TASK INPUT:
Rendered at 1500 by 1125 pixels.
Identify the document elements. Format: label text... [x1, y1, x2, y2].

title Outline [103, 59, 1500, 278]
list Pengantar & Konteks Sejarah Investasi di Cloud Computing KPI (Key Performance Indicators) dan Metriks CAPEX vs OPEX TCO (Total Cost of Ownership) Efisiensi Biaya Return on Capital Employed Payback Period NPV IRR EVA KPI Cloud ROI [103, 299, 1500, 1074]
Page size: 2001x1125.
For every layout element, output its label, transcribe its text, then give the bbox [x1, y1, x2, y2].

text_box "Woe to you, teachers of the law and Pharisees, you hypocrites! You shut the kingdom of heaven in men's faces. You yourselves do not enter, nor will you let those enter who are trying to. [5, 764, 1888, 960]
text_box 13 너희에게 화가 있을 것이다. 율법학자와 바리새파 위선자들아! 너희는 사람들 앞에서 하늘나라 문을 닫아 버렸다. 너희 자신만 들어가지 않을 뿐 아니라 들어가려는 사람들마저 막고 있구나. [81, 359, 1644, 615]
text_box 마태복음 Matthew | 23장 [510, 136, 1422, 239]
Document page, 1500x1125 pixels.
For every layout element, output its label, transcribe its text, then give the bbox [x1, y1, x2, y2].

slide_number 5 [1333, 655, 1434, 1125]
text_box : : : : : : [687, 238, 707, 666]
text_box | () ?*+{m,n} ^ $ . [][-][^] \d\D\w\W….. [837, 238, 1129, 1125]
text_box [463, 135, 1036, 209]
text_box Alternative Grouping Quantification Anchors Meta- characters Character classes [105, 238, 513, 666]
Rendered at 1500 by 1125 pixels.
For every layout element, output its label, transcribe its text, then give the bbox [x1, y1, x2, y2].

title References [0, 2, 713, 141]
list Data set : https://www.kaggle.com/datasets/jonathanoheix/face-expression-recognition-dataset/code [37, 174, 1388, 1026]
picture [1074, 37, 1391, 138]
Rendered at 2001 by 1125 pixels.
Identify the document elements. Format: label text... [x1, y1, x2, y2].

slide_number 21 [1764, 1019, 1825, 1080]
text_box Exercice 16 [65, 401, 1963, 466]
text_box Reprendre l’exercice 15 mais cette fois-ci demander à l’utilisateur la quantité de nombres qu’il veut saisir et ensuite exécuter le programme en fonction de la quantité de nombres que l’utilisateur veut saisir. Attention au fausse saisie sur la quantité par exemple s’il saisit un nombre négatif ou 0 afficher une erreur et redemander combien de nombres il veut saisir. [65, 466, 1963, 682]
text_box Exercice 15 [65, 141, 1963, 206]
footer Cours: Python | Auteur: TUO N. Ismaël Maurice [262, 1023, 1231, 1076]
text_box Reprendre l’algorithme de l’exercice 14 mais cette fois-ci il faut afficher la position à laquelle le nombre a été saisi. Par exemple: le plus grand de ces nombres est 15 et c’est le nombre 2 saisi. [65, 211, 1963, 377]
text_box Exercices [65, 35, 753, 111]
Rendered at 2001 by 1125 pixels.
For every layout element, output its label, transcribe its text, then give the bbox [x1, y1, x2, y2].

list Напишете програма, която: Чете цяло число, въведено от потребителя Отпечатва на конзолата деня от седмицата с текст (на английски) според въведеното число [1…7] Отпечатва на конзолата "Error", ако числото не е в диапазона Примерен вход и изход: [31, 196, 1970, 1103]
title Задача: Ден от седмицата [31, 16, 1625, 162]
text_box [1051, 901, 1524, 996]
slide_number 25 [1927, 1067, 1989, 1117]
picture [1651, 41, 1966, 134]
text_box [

WHAT IS EXPECTED:
Every record is to be written out verbatim.

RESPONSE TO THIS TASK:
Rendered at 1500 by 1125 pixels.
Identify the document elements. Format: label text... [x1, y1, x2, y2].

title Outline [103, 59, 1500, 278]
list Pengantar & Konteks Sejarah Investasi di Cloud Computing KPI (Key Performance Indicators) dan Metriks CAPEX vs OPEX TCO (Total Cost of Ownership) Efisiensi Biaya Return on Capital Employed Payback Period NPV IRR EVA KPI Cloud ROI [103, 299, 1500, 1074]
Page size: 2001x1125.
For every layout element, output its label, transcribe its text, then give the bbox [x1, y1, x2, y2].

text_box "Woe to you, teachers of the law and Pharisees, you hypocrites! You shut the kingdom of heaven in men's faces. You yourselves do not enter, nor will you let those enter who are trying to. [5, 764, 1888, 960]
text_box 13 너희에게 화가 있을 것이다. 율법학자와 바리새파 위선자들아! 너희는 사람들 앞에서 하늘나라 문을 닫아 버렸다. 너희 자신만 들어가지 않을 뿐 아니라 들어가려는 사람들마저 막고 있구나. [81, 359, 1644, 615]
text_box 마태복음 Matthew | 23장 [510, 136, 1422, 239]
Document page, 1500x1125 pixels.
For every layout element, output its label, transcribe its text, then give the bbox [x1, y1, x2, y2].

slide_number 5 [1333, 655, 1434, 1125]
text_box : : : : : : [687, 238, 707, 666]
text_box | () ?*+{m,n} ^ $ . [][-][^] \d\D\w\W….. [837, 238, 1129, 1125]
text_box [463, 135, 1036, 209]
text_box Alternative Grouping Quantification Anchors Meta- characters Character classes [105, 238, 513, 666]
Rendered at 1500 by 1125 pixels.
For every layout element, output its label, transcribe its text, then give the bbox [x1, y1, x2, y2].

title References [0, 2, 713, 141]
list Data set : https://www.kaggle.com/datasets/jonathanoheix/face-expression-recognition-dataset/code [37, 174, 1388, 1026]
picture [1074, 37, 1391, 138]
Rendered at 2001 by 1125 pixels.
Identify the document elements. Format: label text... [x1, y1, x2, y2].

slide_number 21 [1764, 1019, 1825, 1080]
text_box Exercice 16 [65, 401, 1963, 466]
text_box Reprendre l’exercice 15 mais cette fois-ci demander à l’utilisateur la quantité de nombres qu’il veut saisir et ensuite exécuter le programme en fonction de la quantité de nombres que l’utilisateur veut saisir. Attention au fausse saisie sur la quantité par exemple s’il saisit un nombre négatif ou 0 afficher une erreur et redemander combien de nombres il veut saisir. [65, 466, 1963, 682]
text_box Exercice 15 [65, 141, 1963, 206]
footer Cours: Python | Auteur: TUO N. Ismaël Maurice [262, 1023, 1231, 1076]
text_box Reprendre l’algorithme de l’exercice 14 mais cette fois-ci il faut afficher la position à laquelle le nombre a été saisi. Par exemple: le plus grand de ces nombres est 15 et c’est le nombre 2 saisi. [65, 211, 1963, 377]
text_box Exercices [65, 35, 753, 111]
Rendered at 2001 by 1125 pixels.
For every layout element, output its label, transcribe its text, then give the bbox [x1, y1, x2, y2].

list Напишете програма, която: Чете цяло число, въведено от потребителя Отпечатва на конзолата деня от седмицата с текст (на английски) според въведеното число [1…7] Отпечатва на конзолата "Error", ако числото не е в диапазона Примерен вход и изход: [31, 196, 1970, 1103]
title Задача: Ден от седмицата [31, 16, 1625, 162]
text_box [1051, 901, 1524, 996]
slide_number 25 [1927, 1067, 1989, 1117]
picture [1651, 41, 1966, 134]
text_box [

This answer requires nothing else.